Sie glauben also an den ehrbaren Kaufmann.
Selbstverständlich ist es immer eine Frage der Redlichkeit und Ehrbarkeit des Schuldners: Nutzt er den Schutz des Schirms nur missbräuchlich aus, etwa um Zeit zu gewinnen oder frühere Verbindlichkeiten abzuschütteln wie Pensionsverpflichtungen oder unattraktive Standorte? Oder nutzt er den Schirm tatsächlich ernsthaft, um vor Forderungen geschützt seine Sanierung fortsetzen zu können und ggf. verpasste Sanierungsmaßnahmen nachzuholen? Da sehe ich aber keine aktuell keine grundsätzliche Veränderung.

 

Früher unter den Schirm?

 

Seit acht Jahren gibt es das  Schutzschirm-Verfahren: Ist dieses Instrument ein Erfolg?
Rechtlich hätte man die Ziele auch mit einem klassischen - schon vorher existierenden - Eigenverwaltungsverfahren den anderen, vorhandenen Insolvenzverfahren erreicht. Aber der Begriff hat sich aus Marketingsicht bewährt. Nach der anstehenden Reform des Insolvenzrechtes wird es das Schutzschirmverfahren  in dieser Form wahrscheinlich nicht mehr geben. Es bleibt die Insolvenz in Eigenverwaltung und die Regelinsolvenz. Aber den Begriff dürfte es weiterhin geben. So mein Eindruck – aufgrund Corona vermutlich erst Recht.

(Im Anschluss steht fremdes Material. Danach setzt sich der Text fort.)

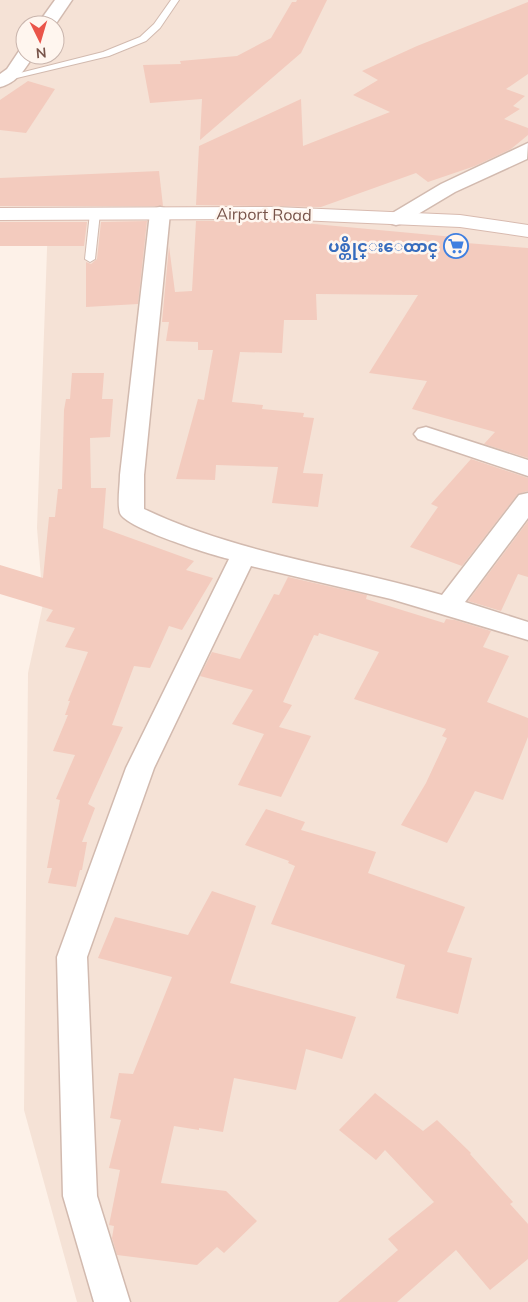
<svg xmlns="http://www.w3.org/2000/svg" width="528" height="1302" viewBox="0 0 528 1302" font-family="Mulish,'Noto Sans Myanmar',sans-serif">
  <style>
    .residential { fill: #f5e2d6; fill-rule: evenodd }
    .building { fill: #f3cbbe }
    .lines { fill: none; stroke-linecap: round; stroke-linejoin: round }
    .service-casing { stroke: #d2baaf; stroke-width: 2 }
    .minor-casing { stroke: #d2baaf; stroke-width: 3 }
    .secondary-casing { stroke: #d8baaf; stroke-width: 2 }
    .service { fill: #fff; fill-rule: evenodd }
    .minor { fill: #fff; fill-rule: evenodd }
    .secondary { fill: #fff; fill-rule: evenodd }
    .labels { text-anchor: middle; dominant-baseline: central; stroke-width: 5; stroke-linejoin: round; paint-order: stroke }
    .far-street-label { font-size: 16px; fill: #78544a; stroke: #fff6ef }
    .far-shop-label { font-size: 16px; font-weight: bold; fill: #366cbe; stroke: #fff6ef; text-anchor: end }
  </style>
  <rect width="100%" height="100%" fill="#fdf1e8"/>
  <path class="residential" d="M 0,0 L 528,0 L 528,1302 L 77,1302 L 24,1110 L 28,673 L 43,604 L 37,528 L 48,222 L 0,222 ZM 25,25 L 55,25 L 55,55 L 25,55 Z"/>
  <g class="building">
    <polygon points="297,0 327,0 301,53 200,140 202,99 150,103 143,65 181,64 180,61 237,56 271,38 292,2 296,2"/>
    <polygon points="528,2 528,74 506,89 525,96 513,106 520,109 504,119 528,128 528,135 511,149 475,166 428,182 416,173 321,207 196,205 199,146 301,99 303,146 390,112 353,95 378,80 362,71 417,46"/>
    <polygon points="28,81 55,89 26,133 0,130 0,100"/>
    <polygon points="159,171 163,206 0,206 0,178"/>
    <polygon points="147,221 138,304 86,307 86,262 91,264 97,259 101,222"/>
    <polygon points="196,221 282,221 454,237 454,242 528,248 528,458 484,444 495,432 412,409 427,381 369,373 418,295 316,294 317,320 284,320 282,353 240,352 232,402 263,405 262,409 304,413 303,417 314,418 303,473 323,474 318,507 272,503 278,467 216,465 215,480 176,479 198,399 204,400 213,350 198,350 198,342 166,341 169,322 162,322 169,246 175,292 192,291"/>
    <polygon points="0,222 87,222 84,246 0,246"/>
    <polygon points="72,373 104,373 102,399 113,399 110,437 90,438 91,488 106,488 103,528 194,561 186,570 213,578 182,630 169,626 150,668 134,666 112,725 123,727 88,804 95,808 82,842 87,842 82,870 80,870 76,887 48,883 52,868 47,868 60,800 56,799 75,755 53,751 68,715 65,715 70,701 68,701 88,652 65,647 75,628 46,621 53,610 0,594 0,565 43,578 49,517 55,517 58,489 62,489 64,410 66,399 70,399"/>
    <polygon points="471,459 528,478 528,491 518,494 462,566 410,547 438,507 431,504"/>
    <polygon points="528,521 528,577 518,574 501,611 468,601"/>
    <polygon points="288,577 367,595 366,599 444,623 446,619 455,620 491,631 483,647 509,656 487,702 528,718 528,737 503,800 475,791 447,843 401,825 426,783 447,738 442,736 446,729 354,699 379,652 319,633 318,636 314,635 283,702 292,705 279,727 311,736 281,797 238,785 264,734 232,724 253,690 200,676 212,652 240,659 274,594 279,595"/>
    <polygon points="266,809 305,822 301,830 376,852 368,873 465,907 447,952 472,958 458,1014 396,998 405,965 271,924 295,866 288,863 289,861 245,845"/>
    <polygon points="212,891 256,906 230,983 356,1017 342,1059 306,1049 296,1090 234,1078 223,1132 199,1128 199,1130 174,1126 161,1183 226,1191 257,1221 224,1253 217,1247 197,1265 117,1255 112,1238 114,1226 109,1225 120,1170 109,1168 121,1120 110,1118 119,1073 133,1074 172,977 98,958 115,917 188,935"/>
    <polygon points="375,1093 423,1131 437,1120 471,1153 470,1154 513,1202 510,1204 528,1224 528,1259 490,1290 456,1250 397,1302 338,1302 398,1250 388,1239 434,1202 385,1150 376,1160 339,1130"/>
  </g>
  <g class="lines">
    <defs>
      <g id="service">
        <polygon points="171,0 179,0 160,28 146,41 109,56 0,82 0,78 103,52 140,37 154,24"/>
        <polygon points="95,210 100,213 95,259 90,262 85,259 90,213"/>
      </g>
      <g id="minor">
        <polygon points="55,0 72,0 55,25 37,25"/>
        <path d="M 25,50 L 25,55 L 34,55 C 25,69 17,83 0,87 L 0,74 L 7,69 L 19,51 Z"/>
        <polygon points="528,143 527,159 455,192 403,223 396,225 389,223 386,219 389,215 441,184"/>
        <path d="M 160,207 L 167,209 L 170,213 L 144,475 L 144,509 C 238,554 343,566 442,595 L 519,495 L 528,493 L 528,518 L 465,602 L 528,622 L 528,640 L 391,599 L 251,566 L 154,768 L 87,957 L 97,1196 L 130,1302 L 94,1302 L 63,1196 L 57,957 L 126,768 L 229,559 C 212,555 125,528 120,513 C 117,503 120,486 120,475 L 150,213 L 153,209 Z"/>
        <polygon points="426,427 528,460 528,476 418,439 414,434 418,429"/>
      </g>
      <polygon id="secondary" points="275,207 460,215 528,225 528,237 460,227 275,219 0,220 0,208"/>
    </defs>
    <use href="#service" class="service-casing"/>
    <use href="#minor" class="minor-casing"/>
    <use href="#secondary" class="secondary-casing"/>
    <use href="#service" class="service"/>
    <use href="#minor" class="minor"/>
    <use href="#secondary" class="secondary"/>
  </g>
  <defs>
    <symbol id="supermarket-ring" viewBox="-11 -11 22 22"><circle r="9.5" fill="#fff6ef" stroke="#3f7fe0" stroke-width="1.5"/><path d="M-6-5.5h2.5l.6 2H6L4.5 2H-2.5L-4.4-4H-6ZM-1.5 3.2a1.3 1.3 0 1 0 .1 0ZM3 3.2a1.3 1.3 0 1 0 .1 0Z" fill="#3f7fe0"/></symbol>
  </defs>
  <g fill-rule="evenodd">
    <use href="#supermarket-ring" x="442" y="232" width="28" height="28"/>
  </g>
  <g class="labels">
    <g class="far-street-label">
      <text transform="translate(264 214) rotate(1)">Airport Road</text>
    </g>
    <g class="far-shop-label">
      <text x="438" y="246">ပစ္တိုင္းေထာင္</text>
    </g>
  </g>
  <g transform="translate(40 40) rotate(175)"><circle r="24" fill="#fff6ef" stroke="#c9b5ad"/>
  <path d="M0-4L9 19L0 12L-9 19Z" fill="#ea554a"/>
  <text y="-8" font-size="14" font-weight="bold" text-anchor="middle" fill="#78544a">N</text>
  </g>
</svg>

Was ändert sich sonst noch?
Im Rahmen der EU-Harmonisierung soll ein präventiver Restrukturierungsrahmen als neues Instrument eingeführt werden. Konkret bedeutet das, dass dieses Insolvenzverfahren Sanierungsverfahren früher eingreift, um früher sanieren zu können. Dabei soll der Aufwand und die Bedeutung des Gerichtes reduziert werden. Mancher hätte sich ein solches Instrument wahrscheinlich schon vor Corona gewünscht.

Wann kommt das neue Instrument?
Vor Corona war der Gesetzentwurf für den Mai vorgesehen. Nun gibt es Verzögerung. Noch hoffe ich auf die Vorlage eines Entwurfs im Sommer Jetzt glaube ich eher ans Ende dieses Jahres. Anschließend folgt das Gesetzgebungs-Verfahren, das eine Umsetzung bis Mitte 2021 sicherstellen muss.